Work instruction: Wherever pictures appear in the listing below, leave them out, and copy exactly, and only, everything from the line with "bottle: present [141,253,213,374]" down to the line with "coffee cup: none".

Records supplied:

● ● ● ●

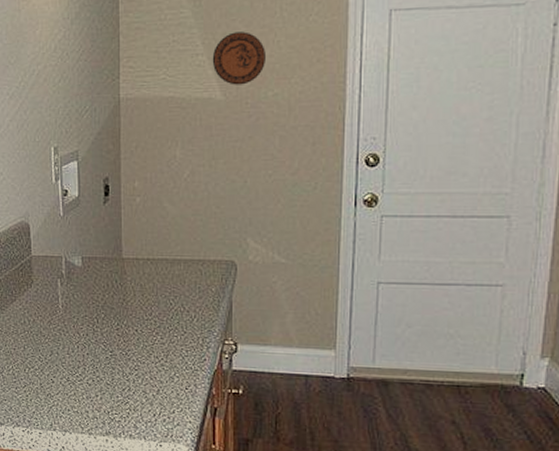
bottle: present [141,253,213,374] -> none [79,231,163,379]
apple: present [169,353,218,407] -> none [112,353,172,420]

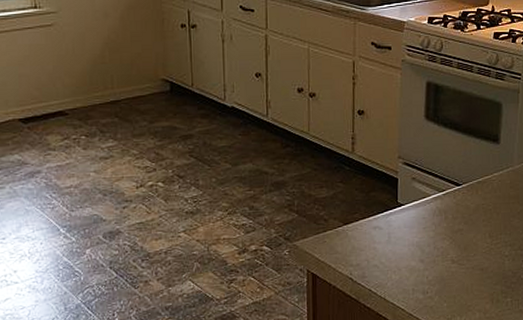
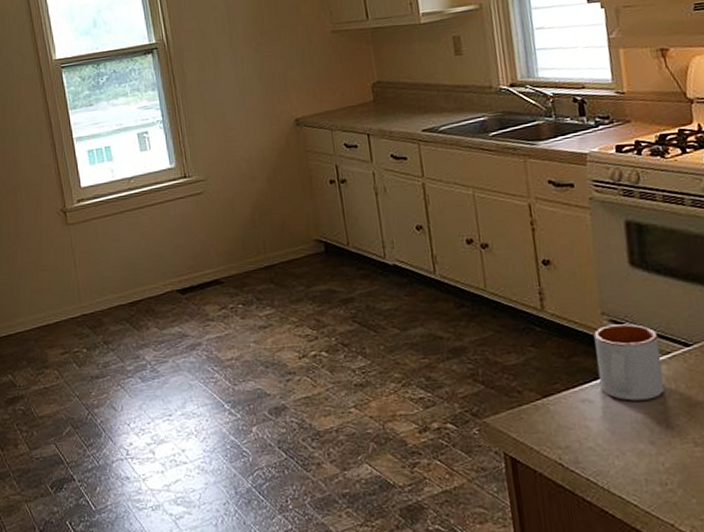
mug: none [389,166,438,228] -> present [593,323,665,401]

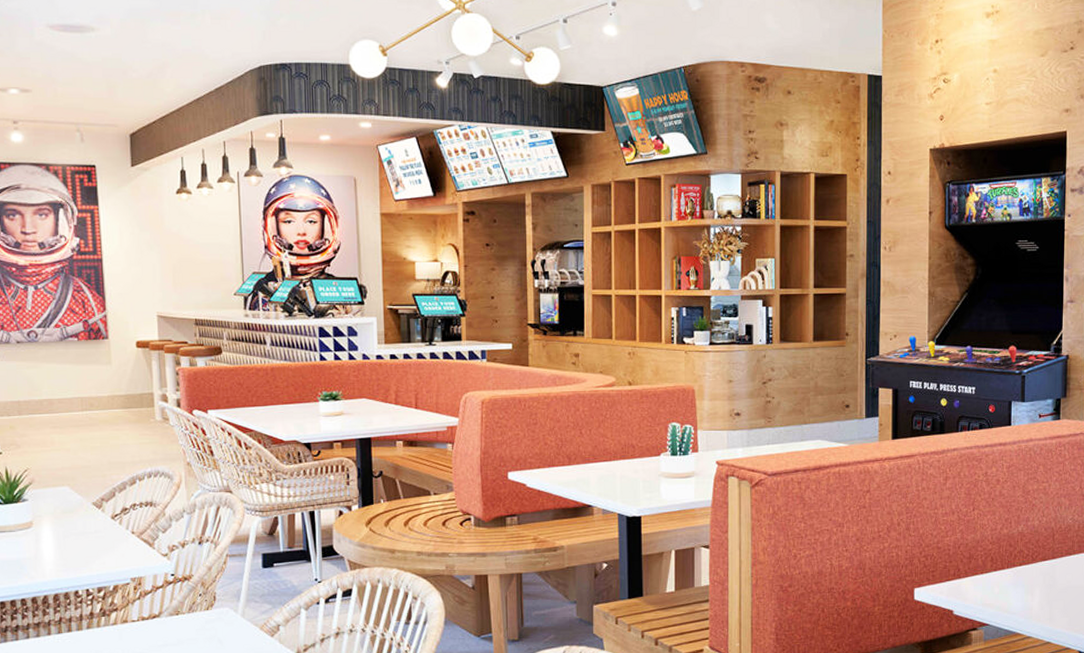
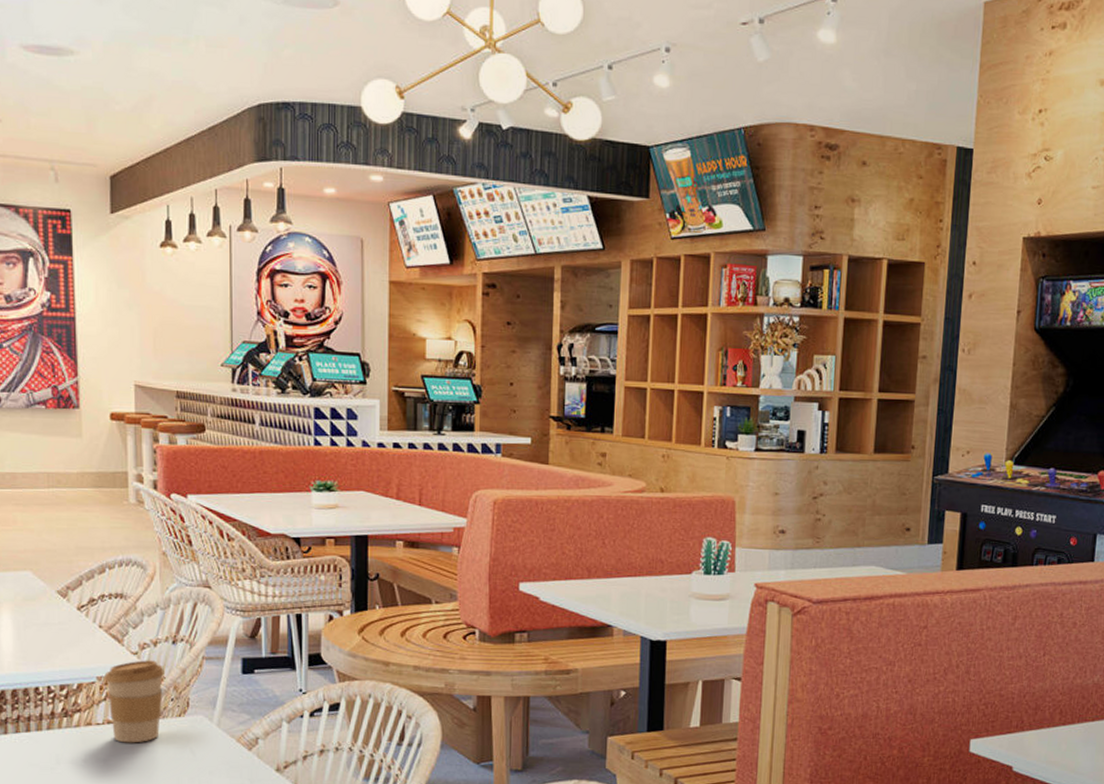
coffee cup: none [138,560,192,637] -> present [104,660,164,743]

● ● ● ●

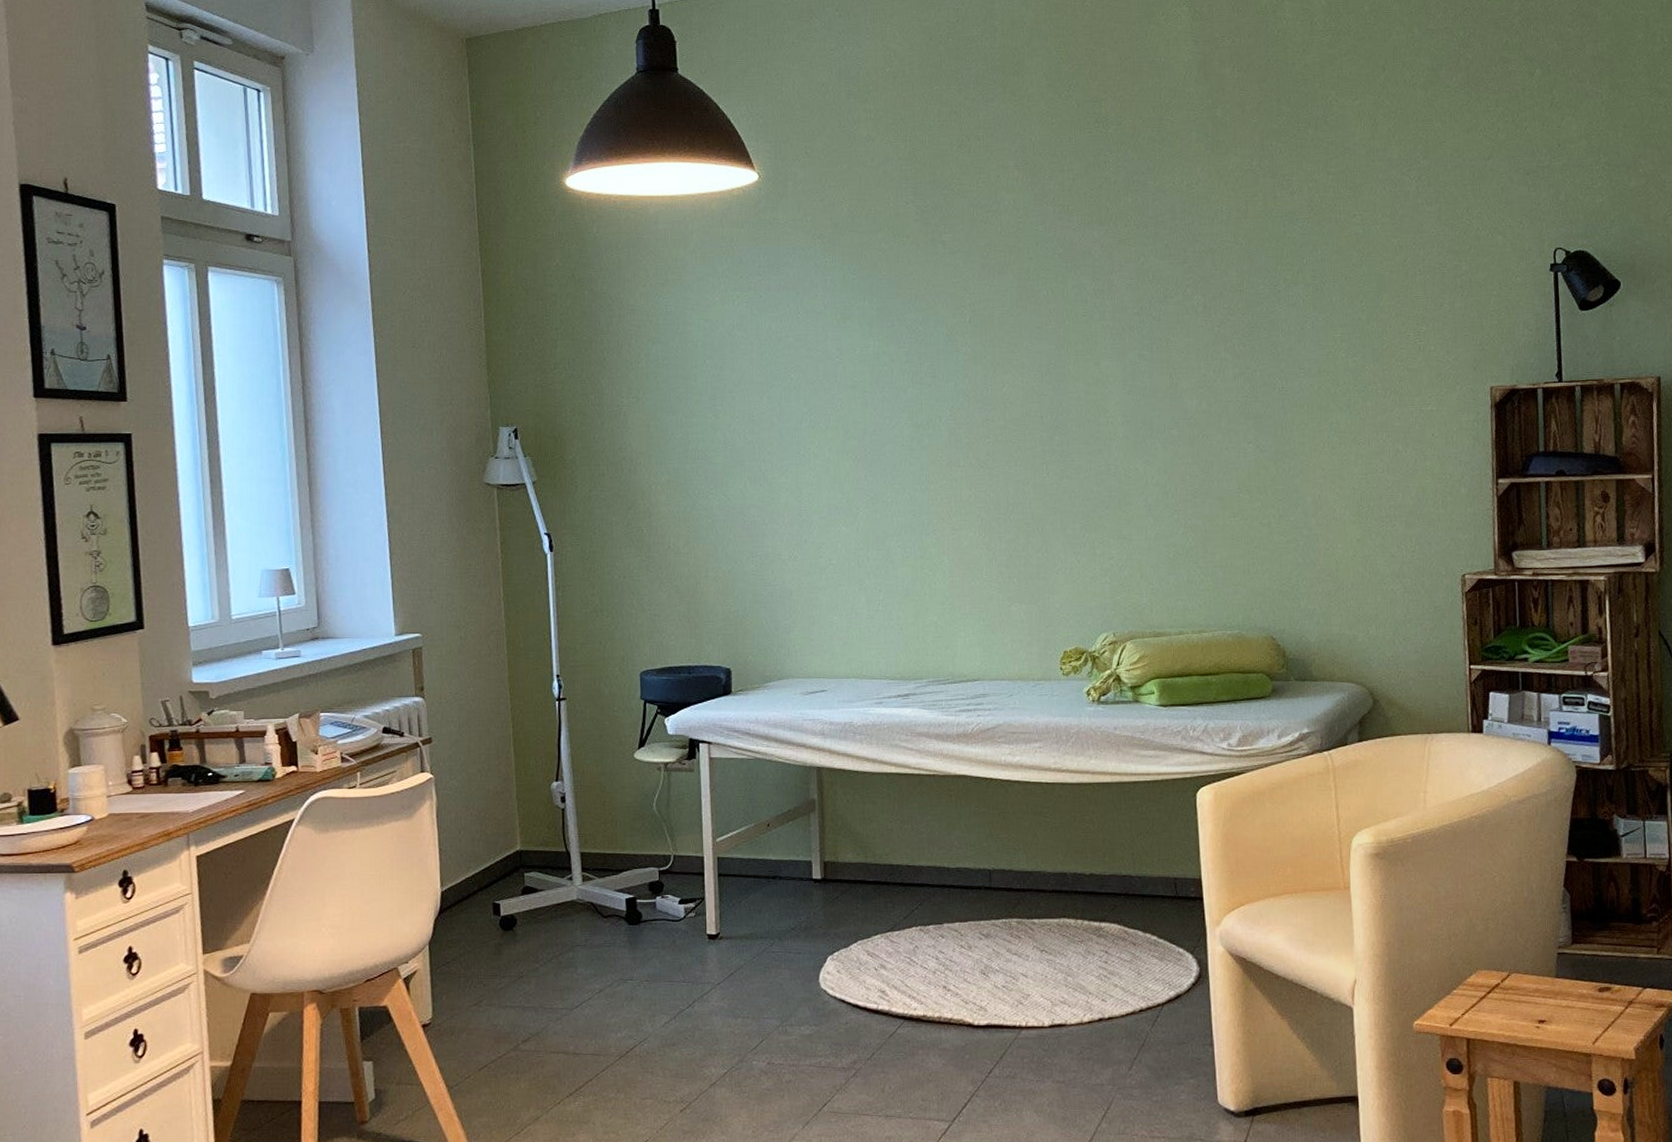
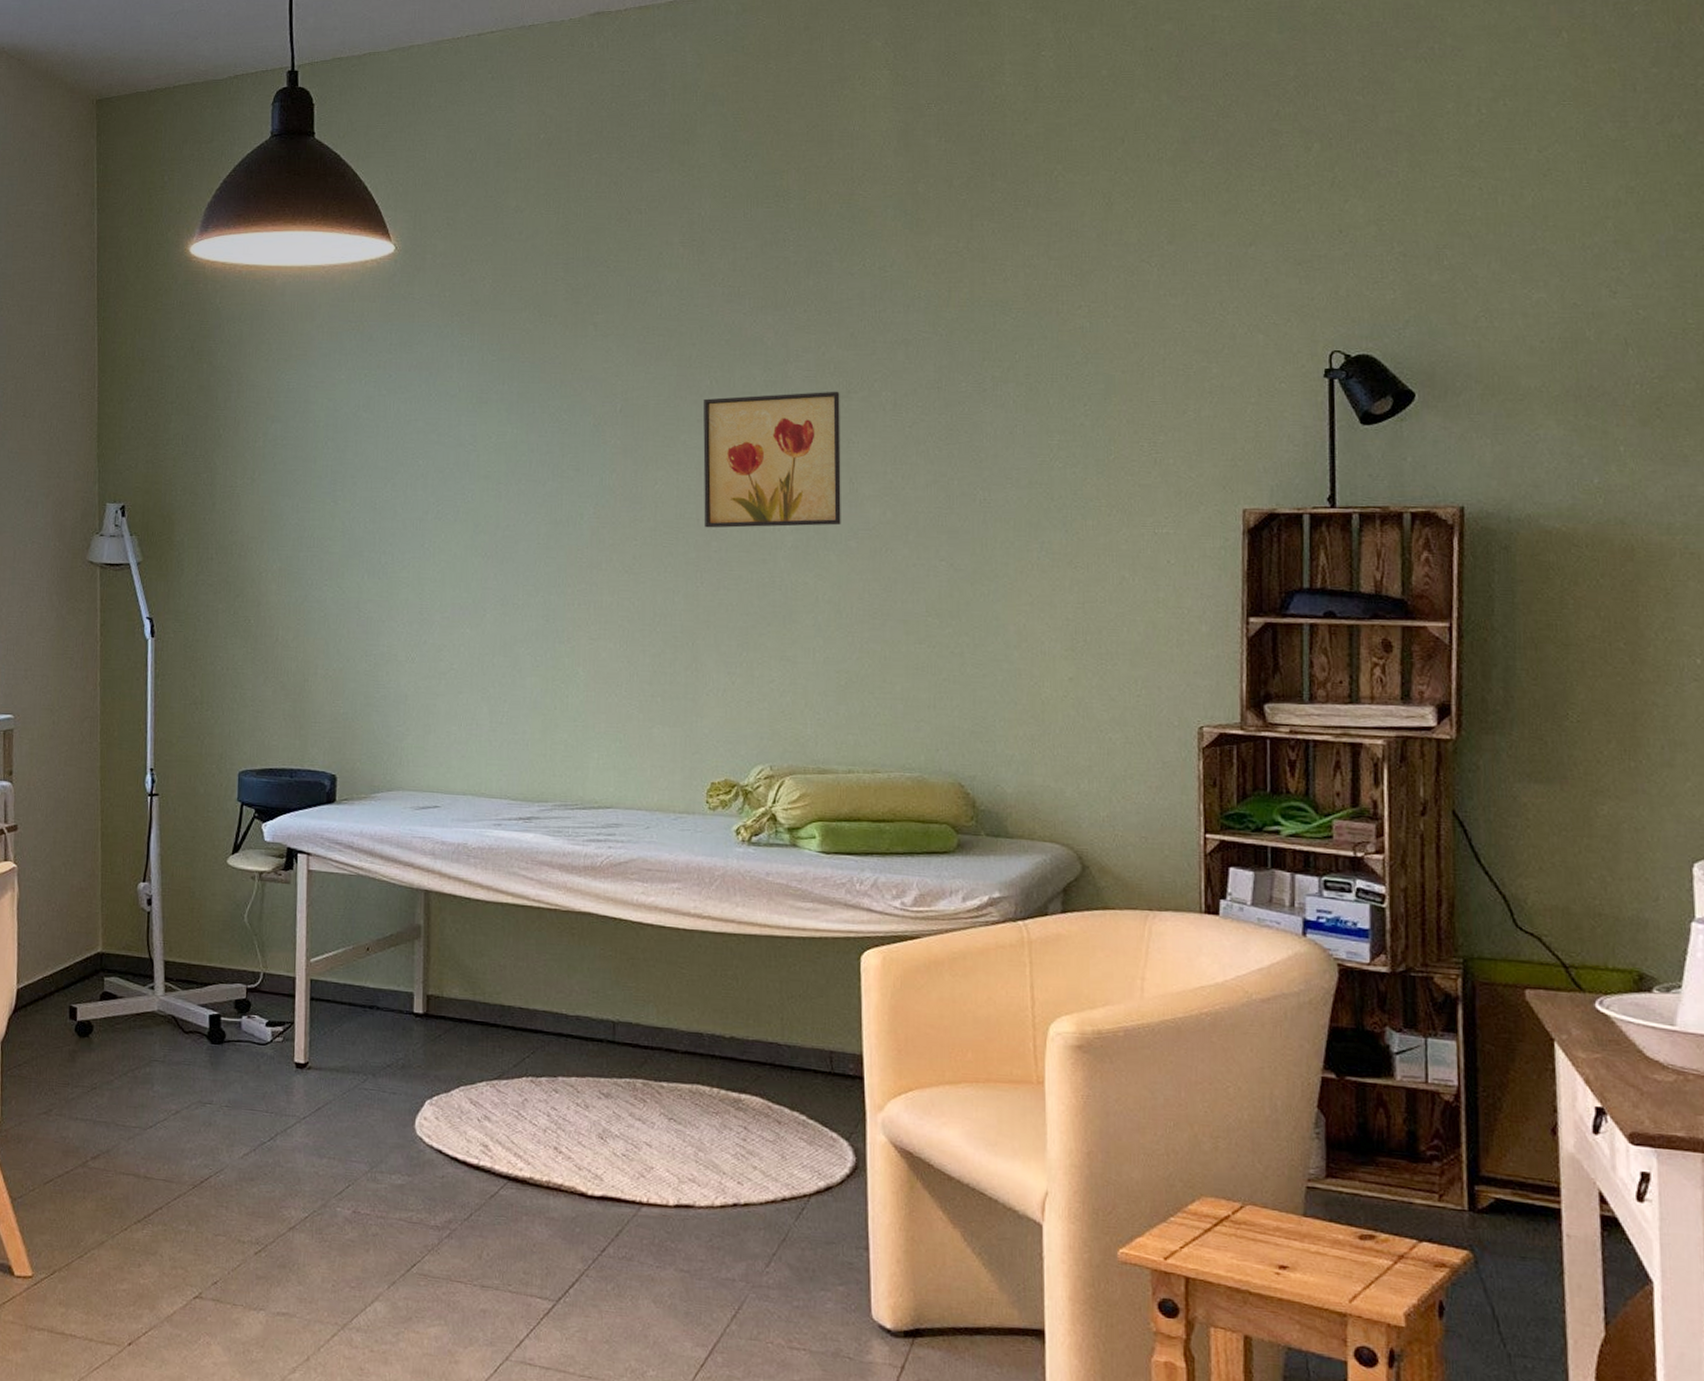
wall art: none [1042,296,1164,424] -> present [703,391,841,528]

● ● ● ●

Expected answer:
bottle: present [141,253,213,374] -> none [79,231,163,379]
apple: present [169,353,218,407] -> none [112,353,172,420]

mug: none [389,166,438,228] -> present [593,323,665,401]

coffee cup: none [138,560,192,637] -> present [104,660,164,743]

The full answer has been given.